その時不意に何かが近づく気配がし、僕は反射的にそちらを見やる。

「おい、目が覚めたか」

凛とした美しい声。
からり、と戸が開いた向こうに現れたその姿に、僕は今度こそ呼吸を奪われた。

 敷居を跨いで僕に近づき、床に伏す僕の顔をじっと覗きこんだのは、その声と同じくらい、僕とは異なる意味で人間離れした、ひどく美しい人だった。
僕を覗き込む黒い瞳は吸い込まれそうなくらいに綺麗で、怖いくらいだった。

声からして男であることは分かったが、こんなに美しい人間がいるものなのか。
少なくとも僕を追いかけまわす村の若い衆にこの顔を認めた覚えはない。

「お前、すぐそこの道でぶっ倒れてたんだぞ。暑さにやられたんだな」
「え…っと…」
「口は利けるみたいだな。起きられるか?」

僕の狼狽などどこ吹く風で美しい人は問いかける。
その問いに導かれるように僕はこくりと頷き、そろそろと起き上がった。
すると彼はじっと僕の痩せた首筋を見つめる。

「ちょっと待ってろ」
「え?」
「大したものはねぇが、何か食えるものを持ってくる」
「…へっ?」

僕の戸惑いにはお構いなしで彼はさっと立ち上がり、さっきの戸の向こうに消えてしまった。

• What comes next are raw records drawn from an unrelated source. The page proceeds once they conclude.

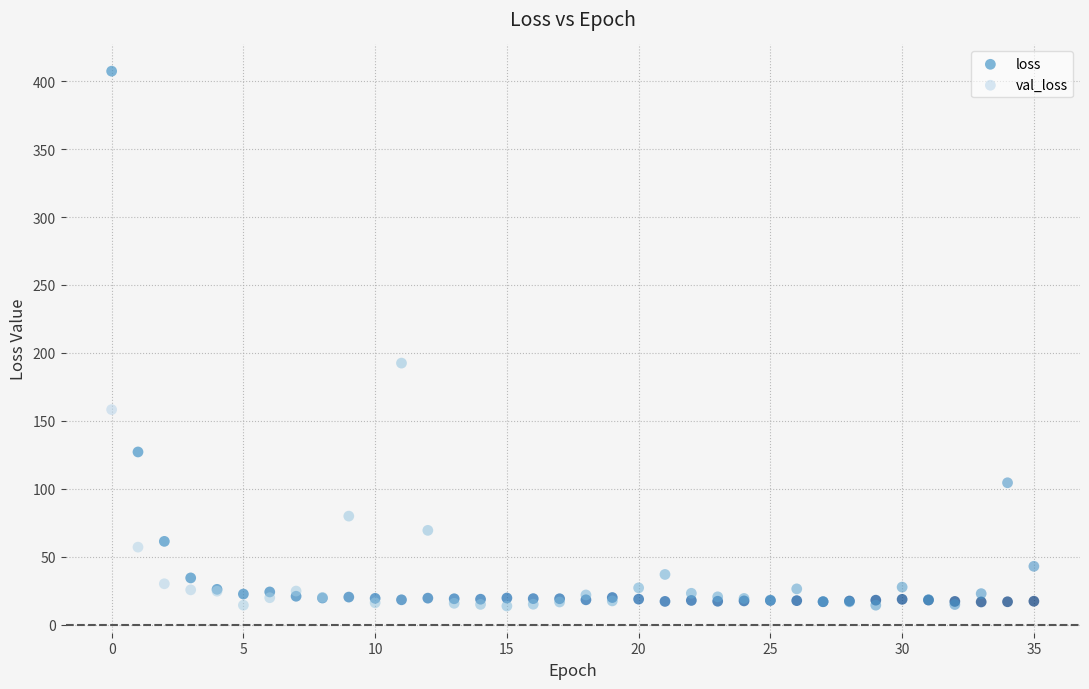

In the loss series, what Y value is closest to 212?

127.1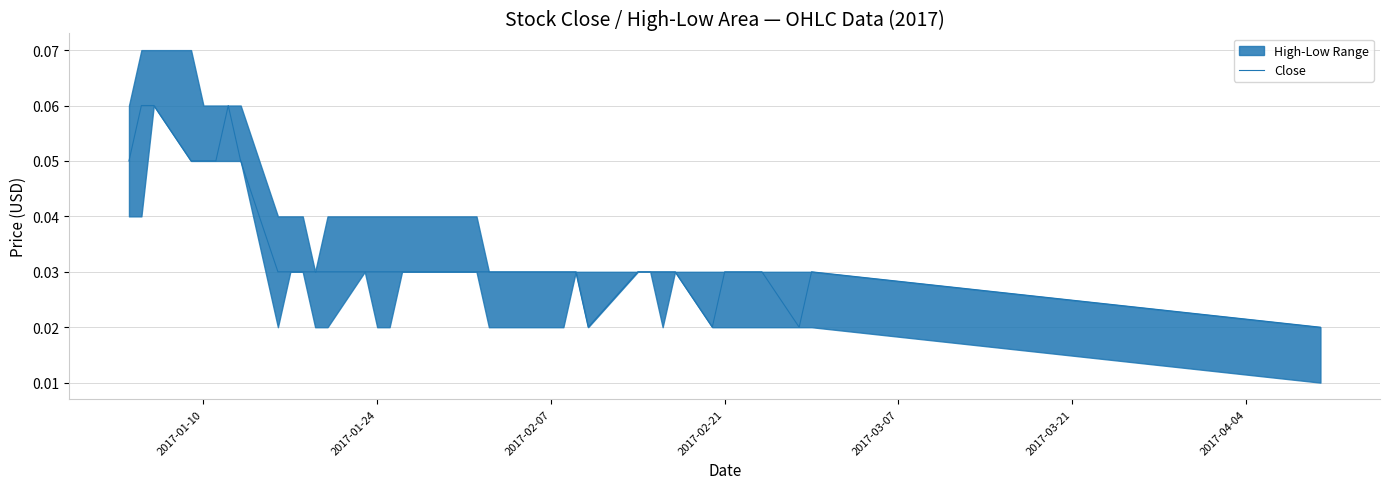

How many interior local valleys (lower than both neighbors) does the data have?

3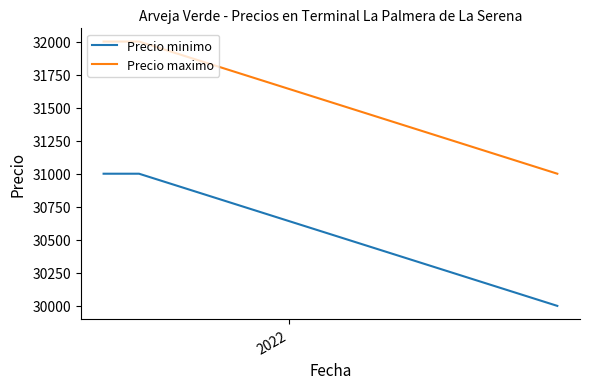

What is the sum of all Precio maximo values?

95000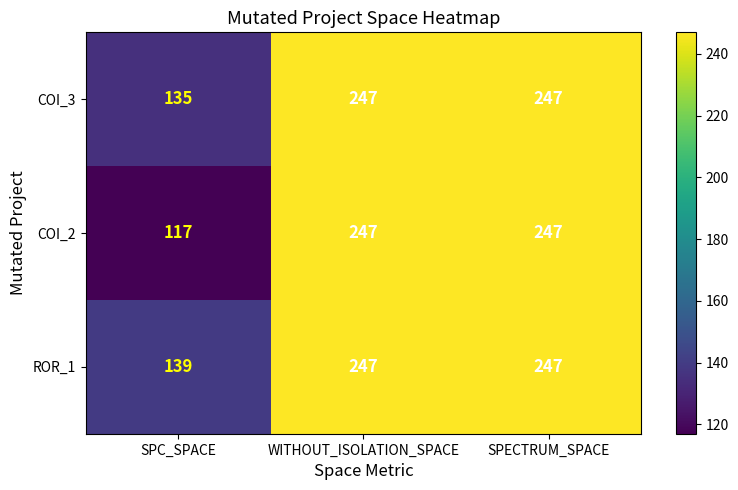

How many data points does each series have?

3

 僕がぽかんとしていると、間もなく握り飯を載せた皿を携えて彼が戻ってくる。

「ほら」

彼は無愛想に皿をぐいっと突き出すが、僕はそれを疑わしげに見つめ返した。
僕の視線をどう解釈したのか、彼は綺麗な唇をぶすっと尖らせる。

「毒なんか盛ってねぇぞ」
「いや、そうは思ってないけど…あの、僕が誰だか知らないの?」
「あ?」

上品な顔つきに似合わぬ荒っぽい口調で、彼は眉を顰める。
その仕草で、いよいよ彼が本当に、自分が拾ったモノの正体に気付いていないらしいことを悟った。